===== SUPPLIED RECORDS =====

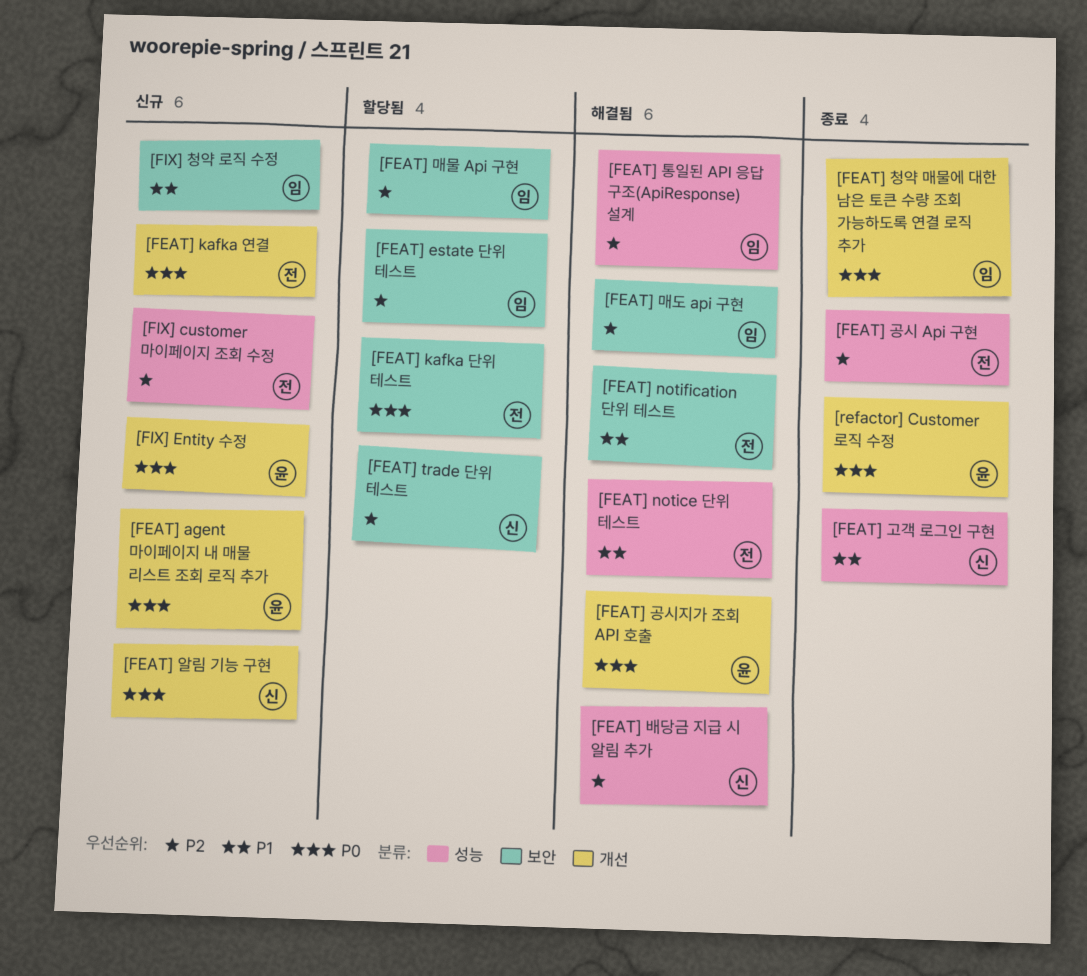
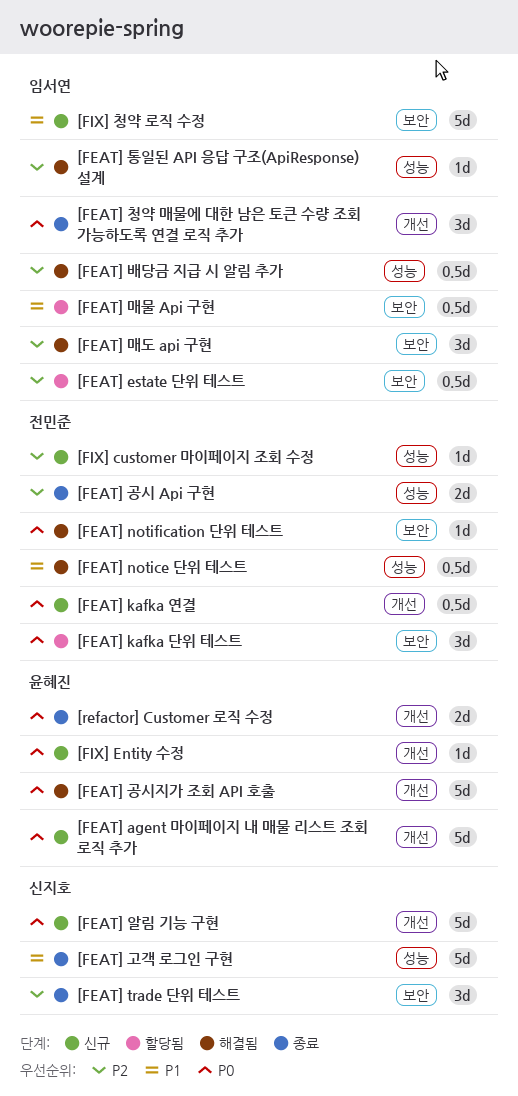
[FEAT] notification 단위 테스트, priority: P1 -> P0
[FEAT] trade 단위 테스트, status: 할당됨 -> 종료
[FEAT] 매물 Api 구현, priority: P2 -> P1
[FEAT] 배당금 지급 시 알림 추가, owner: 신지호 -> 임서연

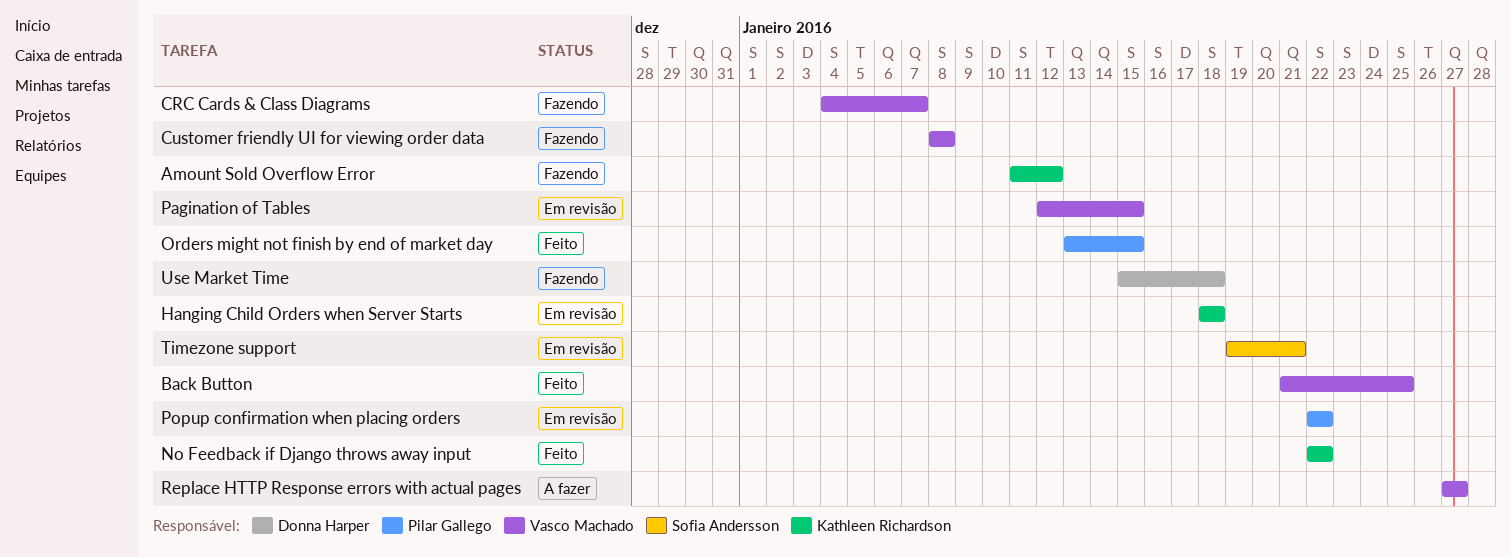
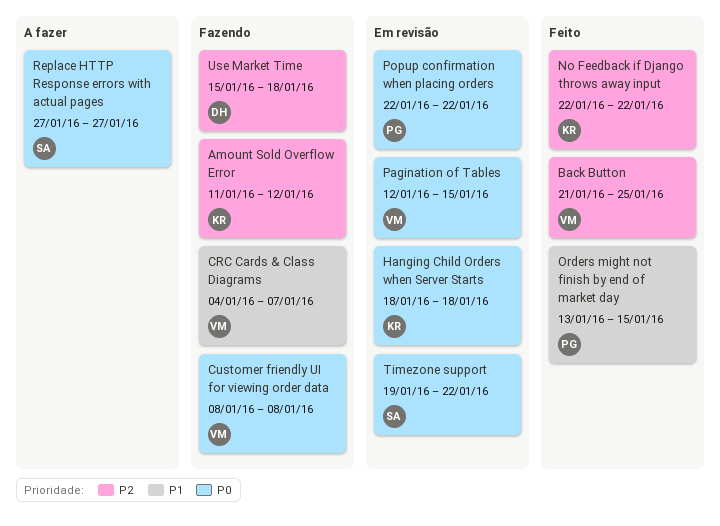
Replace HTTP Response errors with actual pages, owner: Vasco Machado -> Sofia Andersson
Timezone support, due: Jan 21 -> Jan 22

=====
===== SUPPLIED RECORDS =====

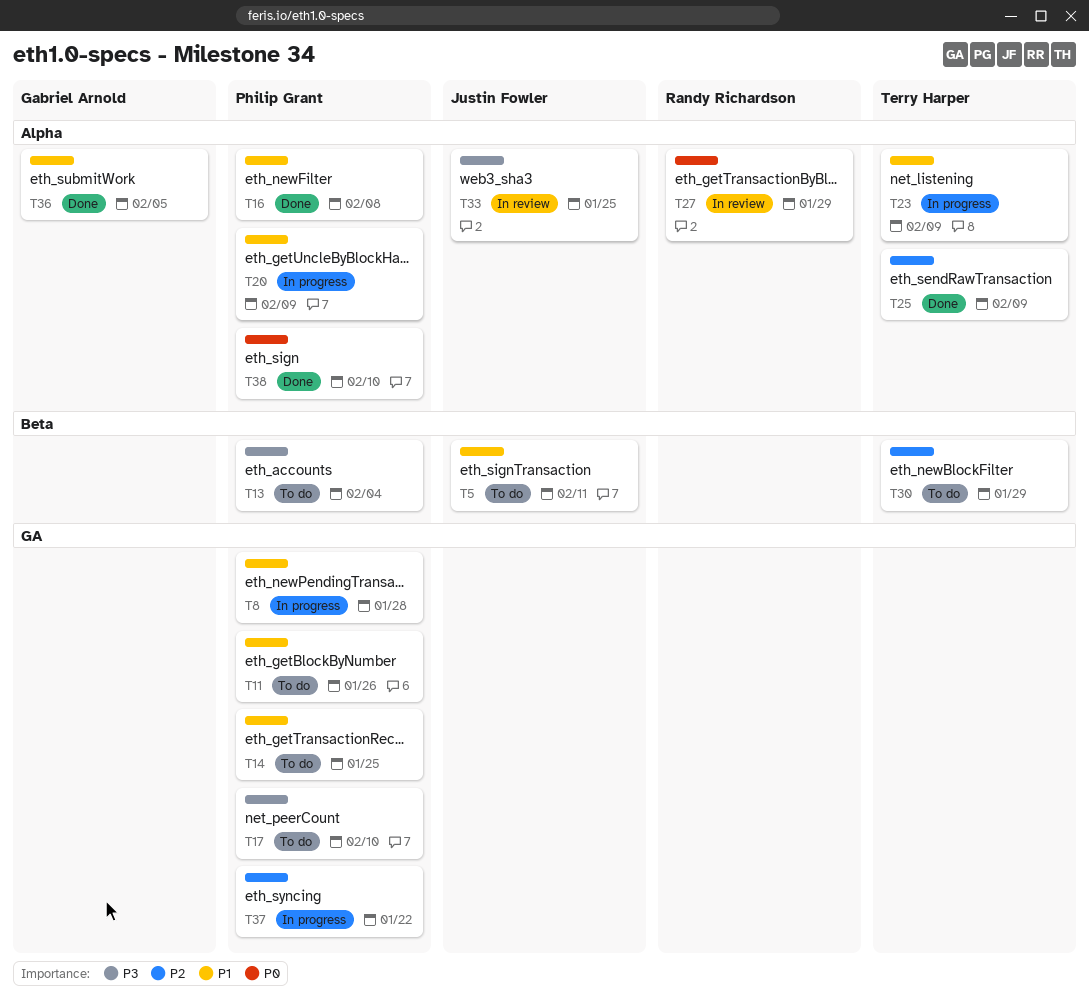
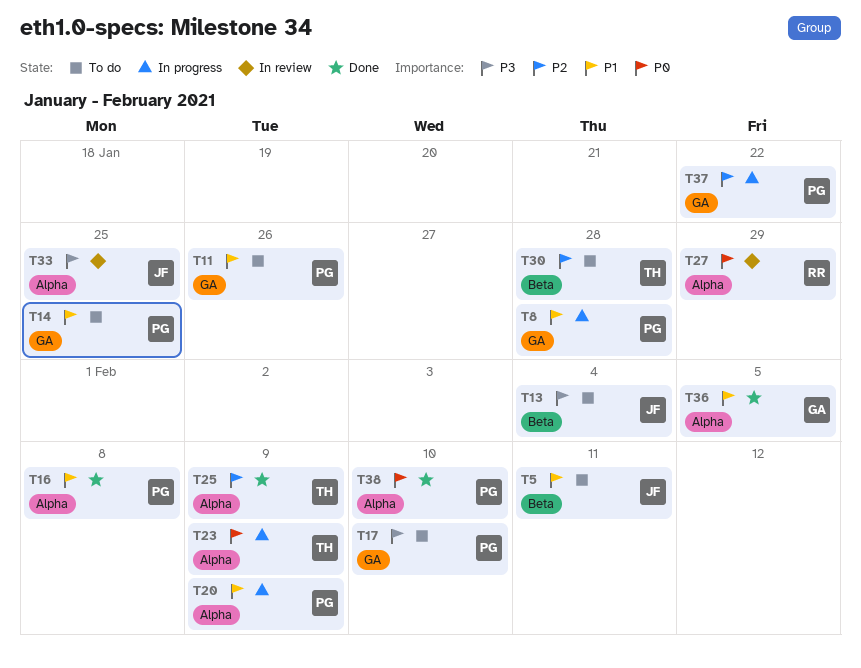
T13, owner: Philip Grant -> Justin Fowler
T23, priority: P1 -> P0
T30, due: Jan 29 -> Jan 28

=====

WORK TO BE COMPLETED:
Write out, word for word, the stretch of entries that begins at the line with "[FEAT] notification 단위" and ends at the line with "Timezone support, due: Jan 21 -> Jan 22". Pictures do not belong in it.

SOLUTION TO THE PROBLEM:
[FEAT] notification 단위 테스트, priority: P1 -> P0
[FEAT] trade 단위 테스트, status: 할당됨 -> 종료
[FEAT] 매물 Api 구현, priority: P2 -> P1
[FEAT] 배당금 지급 시 알림 추가, owner: 신지호 -> 임서연

Replace HTTP Response errors with actual pages, owner: Vasco Machado -> Sofia Andersson
Timezone support, due: Jan 21 -> Jan 22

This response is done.